#### What to produce
Make an exact copy of every entry, leaving the pictures out.

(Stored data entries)
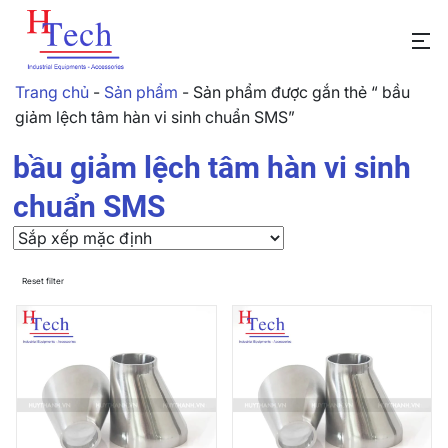
Trang chủ
-
Sản phẩm
-
Sản phẩm được gắn thẻ “ bầu
giảm lệch tâm hàn vi sinh chuẩn SMS”
bầu giảm lệch tâm hàn vi sinh
chuẩn SMS
Reset filter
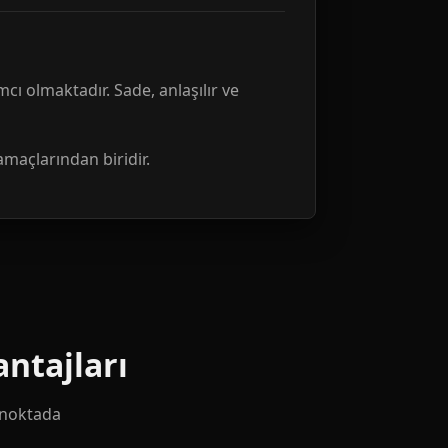
mcı olmaktadır. Sade, anlaşılır ve
amaçlarından biridir.
ntajları
k noktada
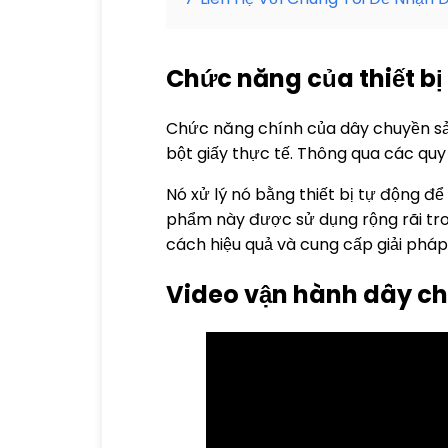
Chức năng của thiết bị
Chức năng chính của dây chuyền sản
bột giấy thực tế. Thông qua các quy 
Nó xử lý nó bằng thiết bị tự động đ
phẩm này được sử dụng rộng rãi tro
cách hiệu quả và cung cấp giải pháp
Video vận hành dây ch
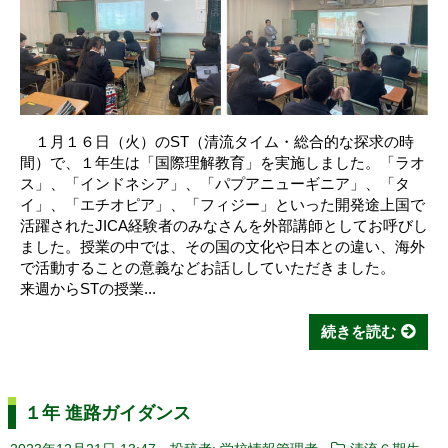
１月１６日（火）のST（清流タイム・総合的な探求の時
間）で、１年生は「国際理解教育」を実施しました。「ラオ
ス」、「インドネシア」、「パプアニューギニア」、「タ
イ」、「エチオピア」、「フィジー」といった開発途上国で
活躍されたJICA経験者のみなさんを外部講師としてお呼びし
ました。授業の中では、その国の文化や日本との違い、海外
で活動することの意義などお話ししていただきました。
来週からSTの授業...
続きを読む
１年 進路ガイダンス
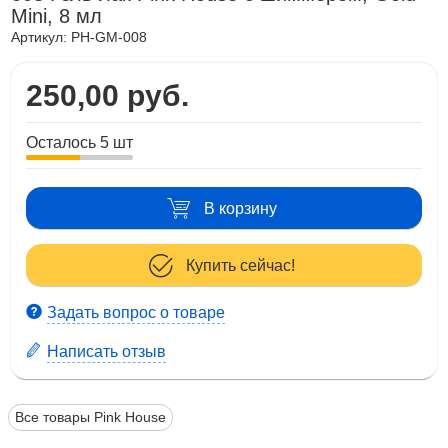
Mini, 8 мл
Артикул:
PH-GM-008
250,00 руб.
Осталось 5 шт
В корзину
Купить сейчас!
Задать вопрос о товаре
Написать отзыв
Все товары Pink House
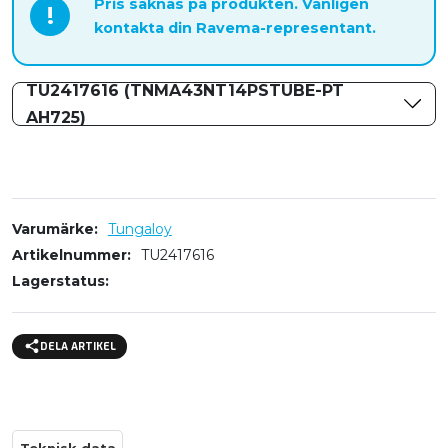
Pris saknas på produkten. Vänligen
!
kontakta din Ravema-representant.
TU2417616 (TNMA43NT14PSTUBE-PT
AH725)
Varumärke
Tungaloy
Artikelnummer
TU2417616
Lagerstatus
DELA ARTIKEL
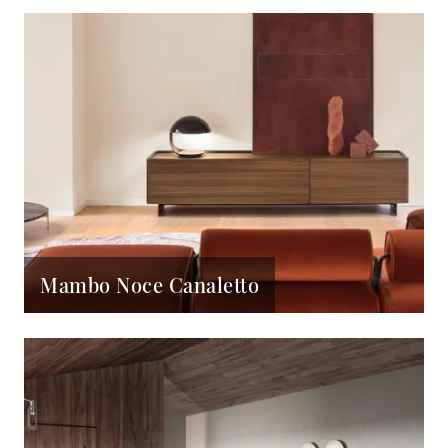
Mambo Noce Canaletto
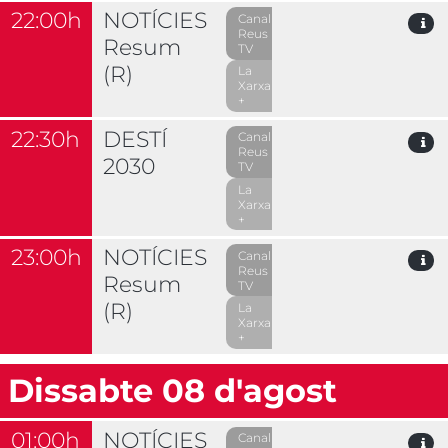
22:00h
NOTÍCIES
Canal
Reus
Resum
TV
(R)
La
Xarxa
+
22:30h
DESTÍ
Canal
Reus
2030
TV
La
Xarxa
+
23:00h
NOTÍCIES
Canal
Reus
Resum
TV
(R)
La
Xarxa
+
Dissabte 08 d'agost
01:00h
NOTÍCIES
Canal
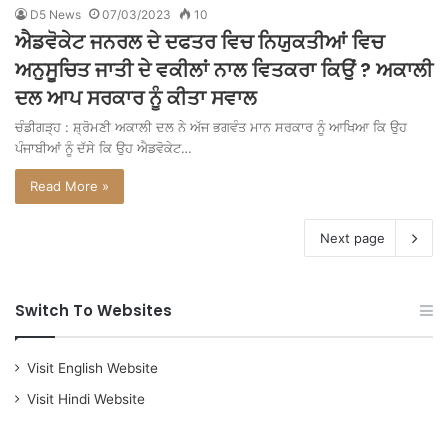
D5 News
07/03/2023
10
ਐਡਵੋਕੇਟ ਜਨਰਲ ਦੇ ਦਫਤਰ ਵਿਚ ਨਿਯੁਕਤੀਆਂ ਵਿਚ
ਅਨੁਸੂਚਿਤ ਜਾਤੀ ਦੇ ਵਕੀਲਾਂ ਨਾਲ ਵਿਤਕਰਾ ਕਿਉਂ ? ਅਕਾਲੀ
ਦਲ ਆਪ ਸਰਕਾਰ ਨੂੰ ਕੀਤਾ ਸਵਾਲ
ਚੰਡੀਗੜ੍ਹ : ਸ਼੍ਰੋਮਣੀ ਅਕਾਲੀ ਦਲ ਨੇ ਅੱਜ ਭਗਵੰਤ ਮਾਨ ਸਰਕਾਰ ਨੂੰ ਆਖਿਆ ਕਿ ਉਹ
ਪੰਜਾਬੀਆਂ ਨੂੰ ਦੱਸੇ ਕਿ ਉਹ ਐਡਵੋਕੇਟ…
Read More »
Next page
Switch To Websites
Visit English Website
Visit Hindi Website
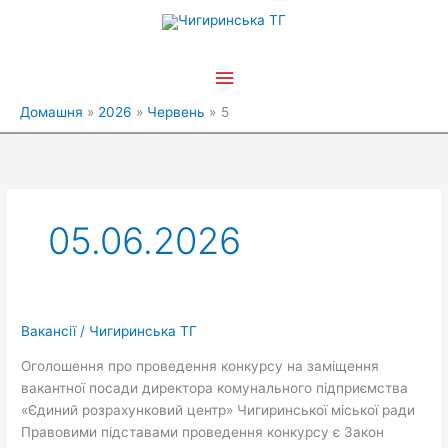
Перейти
Головне
до
вмісту
меню
Домашня
2026
Червень
5
05.06.2026
Вакансії
/
Чигиринська ТГ
Оголошення про проведення конкурсу на заміщення
вакантної посади директора комунального підприємства
«Єдиний розрахунковий центр» Чигиринської міської ради
Правовими підставами проведення конкурсу є Закон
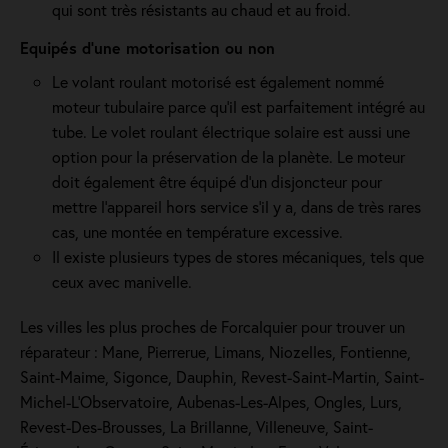
qui sont très résistants au chaud et au froid.
Equipés d'une motorisation ou non
Le volant roulant motorisé est également nommé
moteur tubulaire parce qu'il est parfaitement intégré au
tube. Le volet roulant électrique solaire est aussi une
option pour la préservation de la planète. Le moteur
doit également être équipé d'un disjoncteur pour
mettre l'appareil hors service s'il y a, dans de très rares
cas, une montée en température excessive.
Il existe plusieurs types de stores mécaniques, tels que
ceux avec manivelle.
Les villes les plus proches de Forcalquier pour trouver un
réparateur : Mane, Pierrerue, Limans, Niozelles, Fontienne,
Saint-Maime, Sigonce, Dauphin, Revest-Saint-Martin, Saint-
Michel-L'Observatoire, Aubenas-Les-Alpes, Ongles, Lurs,
Revest-Des-Brousses, La Brillanne, Villeneuve, Saint-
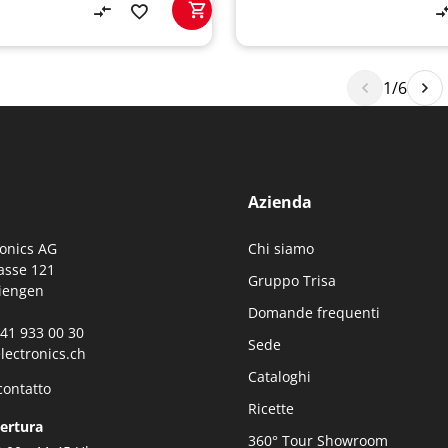
1/6
Azienda
ronics AG
Chi siamo
asse 121
Gruppo Trisa
iengen
Domande frequenti
0)41 933 00 30
Sede
lectronics.ch
Cataloghi
contatto
Ricette
pertura
360° Tour Showroom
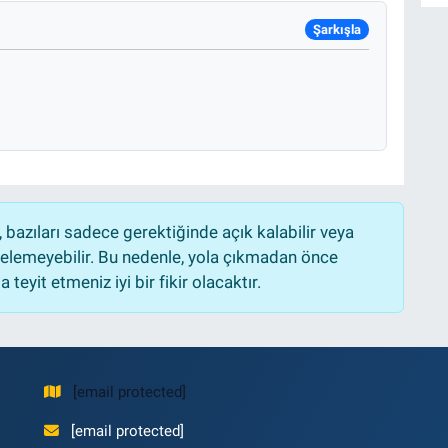
Şarkışla
bazıları sadece gerektiğinde açık kalabilir veya
lemeyebilir. Bu nedenle, yola çıkmadan önce
teyit etmeniz iyi bir fikir olacaktır.
[email protected]
[email protected]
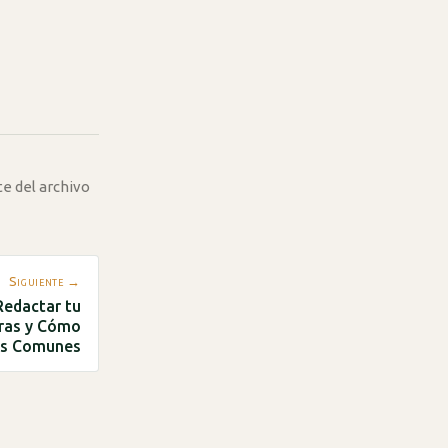
te del archivo
Siguiente →
Redactar tu
tras y Cómo
res Comunes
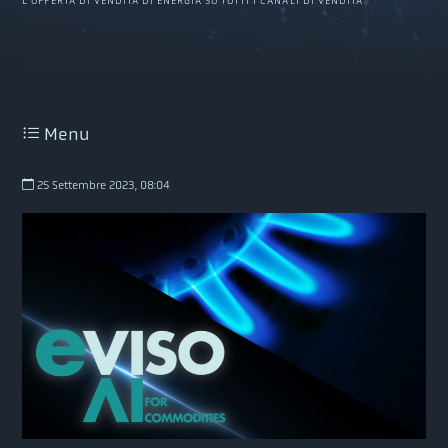
L’OFFERTA DI VENDITA DI ENERGIA SU TUTTI I CANALI DI VENDITA
Menu
25 Settembre 2023, 08:04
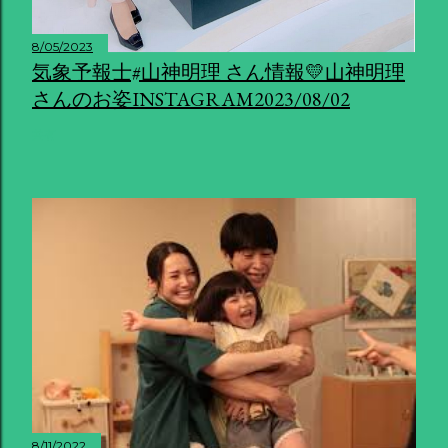
8/05/2023
気象予報士#山神明理 さん情報💛山神明理
さんのお姿INSTAGRAM2023/08/02
共有
8/11/2022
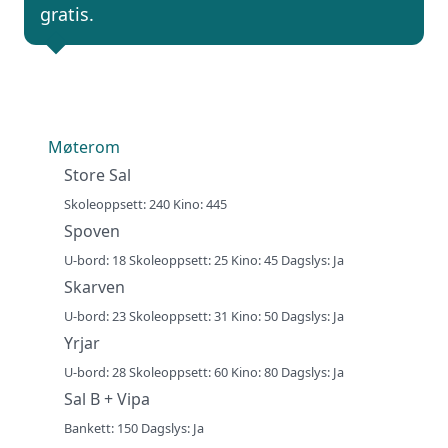
gratis.
Møterom
Store Sal
Skoleoppsett: 240 Kino: 445
Spoven
U-bord: 18 Skoleoppsett: 25 Kino: 45 Dagslys: Ja
Skarven
U-bord: 23 Skoleoppsett: 31 Kino: 50 Dagslys: Ja
Yrjar
U-bord: 28 Skoleoppsett: 60 Kino: 80 Dagslys: Ja
Sal B + Vipa
Bankett: 150 Dagslys: Ja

#### Exercise response
Trang chủ
-
Sản phẩm
-
Sản phẩm được gắn thẻ “ bầu
giảm lệch tâm hàn vi sinh chuẩn SMS”
bầu giảm lệch tâm hàn vi sinh
chuẩn SMS
Reset filter
mcı olmaktadır. Sade, anlaşılır ve
amaçlarından biridir.
ntajları
k noktada
Chức năng của thiết bị
Chức năng chính của dây chuyền sản
bột giấy thực tế. Thông qua các quy 
Nó xử lý nó bằng thiết bị tự động đ
phẩm này được sử dụng rộng rãi tro
cách hiệu quả và cung cấp giải pháp
Video vận hành dây ch
１月１６日（火）のST（清流タイム・総合的な探求の時
間）で、１年生は「国際理解教育」を実施しました。「ラオ
ス」、「インドネシア」、「パプアニューギニア」、「タ
イ」、「エチオピア」、「フィジー」といった開発途上国で
活躍されたJICA経験者のみなさんを外部講師としてお呼びし
ました。授業の中では、その国の文化や日本との違い、海外
で活動することの意義などお話ししていただきました。
来週からSTの授業...
続きを読む
１年 進路ガイダンス
Mini, 8 мл
Артикул:
PH-GM-008
250,00 руб.
Осталось 5 шт
В корзину
Купить сейчас!
Задать вопрос о товаре
Написать отзыв
Все товары Pink House
Pris saknas på produkten. Vänligen
!
kontakta din Ravema-representant.
TU2417616 (TNMA43NT14PSTUBE-PT
AH725)
Varumärke
Tungaloy
Artikelnummer
TU2417616
Lagerstatus
DELA ARTIKEL
Mambo Noce Canaletto
22:00h
NOTÍCIES
Canal
Reus
Resum
TV
(R)
La
Xarxa
+
22:30h
DESTÍ
Canal
Reus
2030
TV
La
Xarxa
+
23:00h
NOTÍCIES
Canal
Reus
Resum
TV
(R)
La
Xarxa
+
Dissabte 08 d'agost
01:00h
NOTÍCIES
Canal
D5 News
07/03/2023
10
ਐਡਵੋਕੇਟ ਜਨਰਲ ਦੇ ਦਫਤਰ ਵਿਚ ਨਿਯੁਕਤੀਆਂ ਵਿਚ
ਅਨੁਸੂਚਿਤ ਜਾਤੀ ਦੇ ਵਕੀਲਾਂ ਨਾਲ ਵਿਤਕਰਾ ਕਿਉਂ ? ਅਕਾਲੀ
ਦਲ ਆਪ ਸਰਕਾਰ ਨੂੰ ਕੀਤਾ ਸਵਾਲ
ਚੰਡੀਗੜ੍ਹ : ਸ਼੍ਰੋਮਣੀ ਅਕਾਲੀ ਦਲ ਨੇ ਅੱਜ ਭਗਵੰਤ ਮਾਨ ਸਰਕਾਰ ਨੂੰ ਆਖਿਆ ਕਿ ਉਹ
ਪੰਜਾਬੀਆਂ ਨੂੰ ਦੱਸੇ ਕਿ ਉਹ ਐਡਵੋਕੇਟ…
Read More »
Next page
Switch To Websites
Visit English Website
Visit Hindi Website
Перейти
Головне
до
вмісту
меню
Домашня
2026
Червень
5
05.06.2026
Вакансії
/
Чигиринська ТГ
Оголошення про проведення конкурсу на заміщення
вакантної посади директора комунального підприємства
«Єдиний розрахунковий центр» Чигиринської міської ради
Правовими підставами проведення конкурсу є Закон
qui sont très résistants au chaud et au froid.
Equipés d'une motorisation ou non
Le volant roulant motorisé est également nommé
moteur tubulaire parce qu'il est parfaitement intégré au
tube. Le volet roulant électrique solaire est aussi une
option pour la préservation de la planète. Le moteur
doit également être équipé d'un disjoncteur pour
mettre l'appareil hors service s'il y a, dans de très rares
cas, une montée en température excessive.
Il existe plusieurs types de stores mécaniques, tels que
ceux avec manivelle.
Les villes les plus proches de Forcalquier pour trouver un
réparateur : Mane, Pierrerue, Limans, Niozelles, Fontienne,
Saint-Maime, Sigonce, Dauphin, Revest-Saint-Martin, Saint-
Michel-L'Observatoire, Aubenas-Les-Alpes, Ongles, Lurs,
Revest-Des-Brousses, La Brillanne, Villeneuve, Saint-
1/6
Azienda
ronics AG
Chi siamo
asse 121
Gruppo Trisa
iengen
Domande frequenti
0)41 933 00 30
Sede
lectronics.ch
Cataloghi
contatto
Ricette
pertura
360° Tour Showroom
Şarkışla
bazıları sadece gerektiğinde açık kalabilir veya
lemeyebilir. Bu nedenle, yola çıkmadan önce
teyit etmeniz iyi bir fikir olacaktır.
[email protected]
[email protected]
te del archivo
Siguiente →
Redactar tu
tras y Cómo
res Comunes
L’OFFERTA DI VENDITA DI ENERGIA SU TUTTI I CANALI DI VENDITA
Menu
25 Settembre 2023, 08:04
8/05/2023
気象予報士#山神明理 さん情報💛山神明理
さんのお姿INSTAGRAM2023/08/02
共有
8/11/2022
gratis.
Møterom
Store Sal
Skoleoppsett: 240 Kino: 445
Spoven
U-bord: 18 Skoleoppsett: 25 Kino: 45 Dagslys: Ja
Skarven
U-bord: 23 Skoleoppsett: 31 Kino: 50 Dagslys: Ja
Yrjar
U-bord: 28 Skoleoppsett: 60 Kino: 80 Dagslys: Ja
Sal B + Vipa
Bankett: 150 Dagslys: Ja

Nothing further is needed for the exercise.